The RG or red–green color space is a color space that uses only two primary colors: red and green. It was used on early color processes for films.[1][2]
It was used as a additive format, similar to the RGB color model but without a blue channel, on processes such as Kinemacolor,[3] Prizma, Technicolor I,[4][5][6][7] Raycol,[8] etc., producing shades of black, red, green and yellow. Alternatively, it was used as a subtractive format on Brewster Color I,[9][10][11][12] Kodachrome I,[13][14][15] Prizma II,[16] Technicolor II,[17][18][19] etc., producing shades of transparent, red, green and black.
By comparison with a full spectrum color space, its poor color reproduction made it undesirable. The system cannot create white naturally, and many colors are distorted. No color containing a blue component can be replicated accurately in the RG color space (thus, blue is said to be out of gamut).
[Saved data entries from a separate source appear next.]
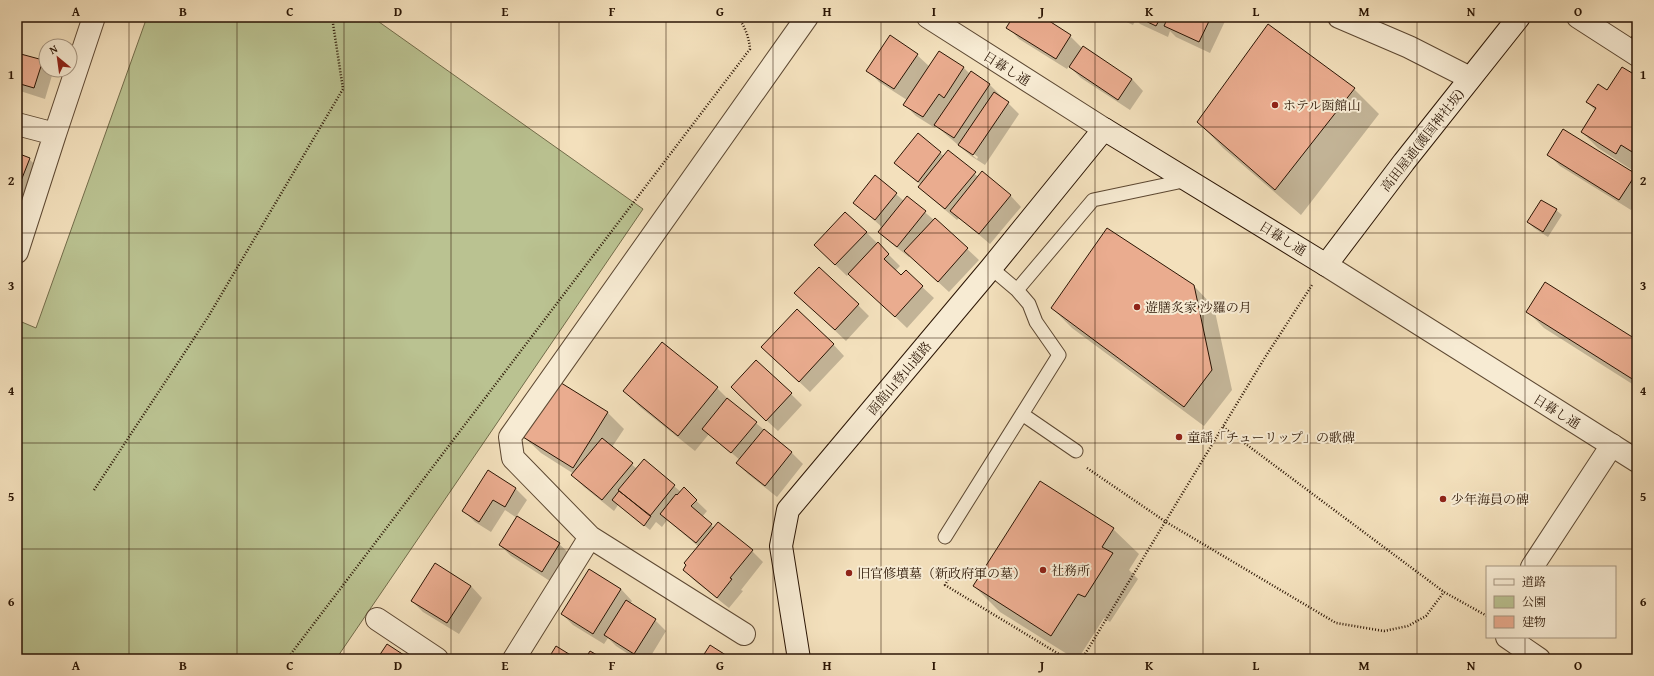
<svg xmlns="http://www.w3.org/2000/svg" width="1654" height="676" viewBox="0 0 1654 676" font-family="'Gentium Book Plus','Noto Serif JP',serif">
	<rect width="100%" height="100%" fill="#f3e0bc"/>
	<filter id="stains"><feTurbulence type="fractalNoise" baseFrequency=".005" numOctaves="4"/><feColorMatrix values="0 0 0 0 .2 0 0 0 0 .09 0 0 0 0 .02 0 0 0 .5 -.17"/></filter>
	<radialGradient id="worn" r=".72"><stop offset=".6" stop-color="#630" stop-opacity="0"/><stop offset="1" stop-color="#630" stop-opacity=".3"/></radialGradient>
	<path fill="#bac291" stroke="#726c4a" d="M147,17H372L643,209L336,659H17V320L36,328Z"/>
	<path fill="#0003" fill-rule="evenodd" d="M1014,17H1041L1070,36L1082,48L1132,79L1143,91L1130,110L1081,78L1069,66L1067,69L1019,39L1008,27Z
		M1116,17H1227L1210,53L1176,37L1170,31L1168,37L1140,24L1136,19L1133,25Z
		M939,52L964,68L970,74L971,72L990,85L1001,96L1000,98L1008,103L1019,114L985,165L971,156L936,126L935,128L916,116L904,104L907,100L879,82L868,70L917,55L930,67ZM971,152L978,157L977,159L971,154Z
		M17,54L42,61L46,65V70H51L53,72L45,99L17,90Z
		M1637,77V162L1632,170L1598,148L1582,132L1596,111L1587,102Z
		M1354,89L1379,114L1301,215L1223,148L1198,122Z
		M918,135L945,157L1010,195L1021,207L990,244L959,218L957,220L931,198L919,187L921,185L896,163Z
		M17,154L29,159L46,175L17,218Z
		M1549,155L1635,175L1637,177V201L1631,210L1560,166Z
		M876,177L904,201L907,197L934,220L935,219L979,260L949,292L910,256L909,257L891,243L879,232L883,228L855,203Z
		M1556,210L1562,215L1548,237L1534,228L1528,222Z
		M866,232L900,266L895,271L901,277L906,272L934,298L907,328L849,273L847,276L826,256Z
		M1194,286L1214,307L1232,390L1204,426L1072,328L1052,308Z
		M807,304L858,305L869,316L846,341Z
		M1528,312L1637,342V387L1544,328Z
		M833,344L844,356L810,392L774,358Z
		M559,382L608,413L624,429L612,447L637,469L644,461L681,492L684,489L707,511L702,517L714,528L718,523L752,551L763,562L741,590L743,591L729,608L695,581L684,570L699,547L667,520L662,527L656,522L650,530L618,505L614,511L584,487L572,475L574,474L541,453L524,437Z
		M717,388L733,404L792,453L803,464L777,497L748,474L737,463L740,460L709,434L695,451L640,407L624,391Z
		M791,394L802,405L778,431L743,399Z
		M516,489L527,500L516,517L559,544L571,555L553,583L511,556L500,545L517,518L505,510L491,532L475,522L464,511Z
		M1113,529L1139,554L1129,570L1138,579L1110,622L1104,618L1078,659H1075L1000,612L974,586Z
		M590,570L621,589L632,601L630,604L655,620L666,631L649,659H636L616,646L608,638L604,644L573,625L562,614Z
		M471,586L482,598L459,634L423,612L412,601Z"/>
	<path fill="#eaac8f" stroke="#2b1504" d="M1013,17H1043L1071,35L1056,59L1006,28Z
		M1137,17H1161L1156,26Z
		M1168,17H1211L1199,42L1164,26Z
		M1268,24L1355,88L1275,190L1197,122Z
		M1637,28V42L1631,38Z
		M890,35L918,54L894,89L866,71Z
		M1083,46L1132,79L1118,100L1069,67Z
		M939,51L964,67L944,98L939,94L923,117L903,105Z
		M17,53L43,60L34,88L17,83Z
		M1622,67L1637,76V155L1621,145L1616,154L1581,132L1596,108L1586,102L1598,84L1607,90Z
		M971,71L990,84L954,138L934,125Z
		M994,92L1009,102L973,155L958,145Z
		M1563,129L1636,174L1619,200L1547,155Z
		M918,133L941,152L918,182L894,163Z
		M948,150L976,172L945,209L918,187Z
		M17,153L30,158L17,191Z
		M982,171L1011,195L979,234L950,211Z
		M875,175L897,193L875,220L853,203Z
		M907,196L926,211L897,247L878,232Z
		M1541,200L1557,209L1543,232L1527,222Z
		M845,212L867,232L835,265L814,245Z
		M935,218L968,248L938,282L904,251Z
		M1107,228L1194,285L1212,370L1184,407L1051,308Z
		M878,242L889,254L884,259L901,275L906,270L923,286L895,317L848,274Z
		M819,267L859,304L835,330L794,293Z
		M1545,282L1637,340V382L1526,312Z
		M797,309L834,344L799,382L761,347Z
		M662,342L718,387L678,436L623,391Z
		M756,360L792,393L766,421L731,387Z
		M558,381L608,412L573,468L523,437Z
		M727,398L757,422L731,453L702,429Z
		M764,429L792,452L765,486L736,463Z
		M602,438L633,463L602,500L571,475Z
		M644,459L675,485L650,516L618,490Z
		M488,470L516,488L505,507L493,500L479,522L462,511Z
		M1040,481L1114,528L1102,547L1113,553L1085,597L1078,594L1051,636L973,586Z
		M684,487L697,500L691,506L712,524L696,543L660,514L676,494L677,495Z
		M619,491L651,516L644,526L612,500Z
		M517,516L560,543L542,572L499,545Z
		M718,522L753,550L730,578L732,579L717,598L683,570L686,565L684,563Z
		M435,563L471,586L447,623L411,601Z
		M589,569L621,589L593,634L561,614Z
		M626,600L656,619L634,654L604,635Z
		M387,644L410,659H377Z
		M710,645L732,659H701Z
		M556,646L577,659H548Z
		M590,651L604,659H585Z"/>
	<g fill="none" stroke-linecap="round" stroke-linejoin="round">
		<defs>
			<path id="service" d="M1017,290L1093,200L1188,180
				M1022,414L1076,451
				M945,537L1059,355L1036,322L1029,304L1017,290L991,268"/>
			<path id="minor" d="M1339,17L1409,47L1470,78
				M1578,17L1637,55
				M17,124L55,134L94,17
				M17,252L55,134
				M1532,567L1612,445
				M377,619L437,659
				M744,634L590,537L513,458L510,437L807,17
				M1507,637L1539,659
				M514,659L590,537"/>
			<path id="tertiary" d="M928,17L1104,129
				M1326,265L1637,461"/>
			<path id="secondary" d="M799,659L781,546L788,510L991,268L1104,129L1326,265L1404,162L1519,17"/>
		</defs>
		<use href="#service" stroke="#5d4832" stroke-width="15"/>
		<use href="#minor" stroke="#5d4832" stroke-width="24"/>
		<use href="#tertiary" stroke="#5d4832" stroke-width="24"/>
		<use href="#secondary" stroke="#2b1504" stroke-width="24"/>
		<path stroke="#2b1504" stroke-width="2.5" stroke-dasharray="1 2" stroke-linecap="butt" d="M1223,427L1444,592L1487,616
			M1087,468L1166,522L1336,623L1384,631L1408,626L1426,616L1444,592
			M94,490L208,317L343,89L332,17
			M954,569L945,585L1067,659
			M287,659L750,49C749,37 745,27 738,17
			M1082,659L1264,359L1312,285"/>
		<use href="#service" stroke="#f7ebd3" stroke-width="13"/>
		<use href="#minor" stroke="#f7ebd3" stroke-width="22"/>
		<use href="#tertiary" stroke="#f7ebd3" stroke-width="22"/>
		<use href="#secondary" stroke="#f7ebd3" stroke-width="22"/>
	</g>
	<path fill="none" stroke="#2b1504" stroke-width="1" stroke-opacity="0.55" d="M129,17V659M237,17V659M344,17V659M451,17V659M559,17V659M666,17V659M773,17V659M881,17V659M988,17V659M1095,17V659M1203,17V659M1310,17V659M1417,17V659M1525,17V567M17,127H1637M17,233H1637M17,338H1637M17,443H1637M17,549H1637M1525,637V659"/>
	<g fill="#8f2418" stroke="#f7ebd3" stroke-width="1.5">
		<circle cx="1275" cy="105" r="4"/>
		<circle cx="1137" cy="307" r="4"/>
		<circle cx="1179" cy="437" r="4"/>
		<circle cx="1443" cy="499" r="4"/>
		<circle cx="1043" cy="570" r="4"/>
		<circle cx="849" cy="573" r="4"/>
	</g>
	<g text-anchor="middle" stroke-width="4" stroke-linejoin="round" paint-order="stroke">
		<g font-size="13" fill="#2b1504" stroke="#f7ebd3">
			<text transform="translate(1007 68) rotate(32)" y="5">日暮し通</text>
			<text transform="translate(1422 140) rotate(-52)" y="5">高田屋通(護国神社坂)</text>
			<text transform="translate(1283 238) rotate(32)" y="5">日暮し通</text>
			<text transform="translate(899 378) rotate(-50)" y="5">函館山登山道路</text>
			<text transform="translate(1557 411) rotate(32)" y="5">日暮し通</text>
		</g>
		<g font-size="13" fill="#2b1504" stroke="#f7ebd3" text-anchor="start">
			<text x="1283" y="110">ホテル函館山</text>
			<text x="1145" y="312">遊膳炙家 沙羅の月</text>
			<text x="1187" y="442">童謡「チューリップ」の歌碑</text>
			<text x="1451" y="504">少年海員の碑</text>
			<text x="1051" y="575">社務所</text>
			<text x="857" y="578">旧官修墳墓（新政府軍の墓）</text>
		</g>
	</g>
	<rect width="1654" height="676" fill="none" stroke="#f3e0bc" stroke-width="44"/>
	<rect x="1486" y="566" width="130" height="72" fill="#f7ebd3" stroke="#a59580"/>
	<rect x="1494" y="579" width="20" height="6" fill="#f7ebd3" stroke="#a59580"/>
	<text x="1522" y="586" font-size="12" fill="#2b1504">道路</text>
	<rect x="1494" y="596" width="20" height="12" fill="#bac291" stroke="#a59580"/>
	<text x="1522" y="606" font-size="12" fill="#2b1504">公園</text>
	<rect x="1494" y="616" width="20" height="12" fill="#eaac8f" stroke="#a59580"/>
	<text x="1522" y="626" font-size="12" fill="#2b1504">建物</text>
	<g transform="translate(58 58) rotate(331)"><circle r="19" fill="#f7ebd3" stroke="#a59580"/>
	<path d="M0-3L7 15L0 10L-7 15Z" fill="#8f2418"/>
	<text y="-6" font-size="11" font-weight="bold" text-anchor="middle" fill="#2b1504">N</text>
	</g>
	<rect x="22" y="22" width="1610" height="632" fill="none" stroke="#2b1504" stroke-width="1.5"/>
	<g font-size="13" text-anchor="middle" font-weight="bold" fill="#2b1504">
		<text x="76" y="16">A</text>
		<text x="183" y="16">B</text>
		<text x="290" y="16">C</text>
		<text x="398" y="16">D</text>
		<text x="505" y="16">E</text>
		<text x="612" y="16">F</text>
		<text x="720" y="16">G</text>
		<text x="827" y="16">H</text>
		<text x="934" y="16">I</text>
		<text x="1042" y="16">J</text>
		<text x="1149" y="16">K</text>
		<text x="1256" y="16">L</text>
		<text x="1364" y="16">M</text>
		<text x="1471" y="16">N</text>
		<text x="1578" y="16">O</text>
		<text x="11" y="79">1</text>
		<text x="1643" y="79">1</text>
		<text x="11" y="185">2</text>
		<text x="1643" y="185">2</text>
		<text x="11" y="290">3</text>
		<text x="1643" y="290">3</text>
		<text x="11" y="395">4</text>
		<text x="1643" y="395">4</text>
		<text x="11" y="501">5</text>
		<text x="1643" y="501">5</text>
		<text x="11" y="606">6</text>
		<text x="1643" y="606">6</text>
		<text x="76" y="670">A</text>
		<text x="183" y="670">B</text>
		<text x="290" y="670">C</text>
		<text x="398" y="670">D</text>
		<text x="505" y="670">E</text>
		<text x="612" y="670">F</text>
		<text x="720" y="670">G</text>
		<text x="827" y="670">H</text>
		<text x="934" y="670">I</text>
		<text x="1042" y="670">J</text>
		<text x="1149" y="670">K</text>
		<text x="1256" y="670">L</text>
		<text x="1364" y="670">M</text>
		<text x="1471" y="670">N</text>
		<text x="1578" y="670">O</text>
	</g>
	<rect width="100%" height="100%" filter="url(#stains)"/>
	<rect width="100%" height="100%" fill="url(#worn)"/>
</svg>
A similar color space, called RGK adds a black channel.[20] Outside of a few low-cost high-volume applications, such as packaging and labelling, RG and RGK are no longer in use because devices providing larger gamuts such as RGB and CMYK are in widespread use.
Until recently, its primary use was in low-cost light-emitting diode displays in which red and green tended to be far more common than the still nascent blue LED technology, but full-color LEDs with blue have become more common in recent years.
ColorCode 3-D,[21][22] a anaglyph stereoscopic color scheme, uses the RG color space to simulate a broad spectrum of color in one eye, while the blue portion of the spectrum transmits a black-and-white (black-and-blue) image to the other eye to give depth perception.